STAT 501 – Mid-Term Exam 2 – Spring 2015 – Due April 12
Instructions: Use Word to type your answers within this document. Then, submit your answers in the appropriate dropbox in ANGEL by the due date and within 3 hours of downloading the exam. The point distribution is located next to each question.
- (4x2 = 8 points) State which of the following statements is TRUE and which is FALSE. For the statements that are false, explain why they are false.
- Removing an outlier in a regression analysis will result in narrower confidence intervals.
- In a simple linear regression (SLR) model, if a log transformation is performed on X to remedy some non-linearity, the mean value of Y is bound to change.
- In model selection, the highest adjusted R2-value and the smallest S-value criteria always yield the same "best" models.

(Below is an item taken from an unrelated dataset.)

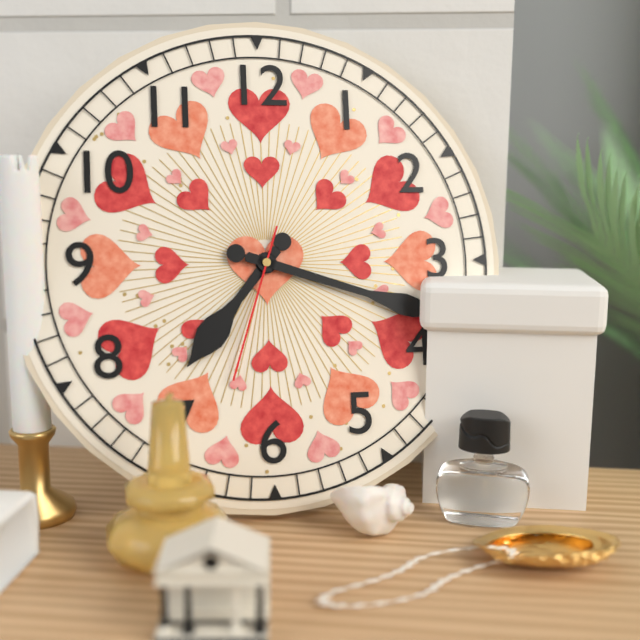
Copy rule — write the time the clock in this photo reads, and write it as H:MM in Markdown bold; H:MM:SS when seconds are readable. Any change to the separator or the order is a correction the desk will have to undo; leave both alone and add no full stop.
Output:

- Regression models with different responses, but the same predictor X matrix, will have the same leverage values.
- (3+3+4+4+3+3 = 20 points) Open the “Salary Data.” The dataset consists of current salaries (Salary in thousands of dollars) for 63 individuals with information about their years of work experience (YrsExp) and highest degree attained (Degree). Your goal is to fit a regression model to express the dependence of Y (Salary) on X (YrsExp) and Degree.
- Clearly define a set of indicator variables that could be used in a regression model to represent the qualitative variable Degree. [Hint: Think carefully about the number of indicator variables needed given the number of levels of Degree and use “Bachelor” as the reference level.]
- Write a population multiple linear regression equation for predicting the current salary in terms of YrsExp and Degree. Since education level could impact the dependence of Y on X, the model should contain an interaction effect between YrsExp and Degree, together with their main effects. [Hint: Your equation should include Y, X, the indicator variables you defined in part (a), interaction terms, and population regression coefficients (β’s).]
- Conduct a hypothesis test for whether the average annual salary increase per year of experience differs by level of education (i.e., test if the slopes for two or more Degree categories differ). Write out the null and alternative hypotheses, the test statistic, the p-value, and the conclusion. [Minitab v17: Select Salary as the Response, YrsExp as the Continuous predictor, Degree as the categorical predictor, click “Model,” select both YrsExp and Degree together in the Predictors box and click the Add button next to “Interactions through order 2.” Minitab v16: Create interaction terms using Calc > Calculator before fitting the regression model.]
- Write a new population regression equation based on your conclusion to part (c). Fit this model and conduct two separate hypothesis tests for whether the mean salary for a fixed number of years’ experience differs by education level. For each test, write out the null and alternative hypotheses, the test statistic, the p-value, and the conclusion.
- Based on your conclusion to part (d), write three fitted sample regression equations that can be used to predict the current salary for each education level. [Hint: Your equations should include number values, not β’s.]
- Based on one of the equations from part (e), predict the current salary of a PhD degree holder with 10 years of work experience. [Hint: A point estimate is sufficient so there is no need for an interval.]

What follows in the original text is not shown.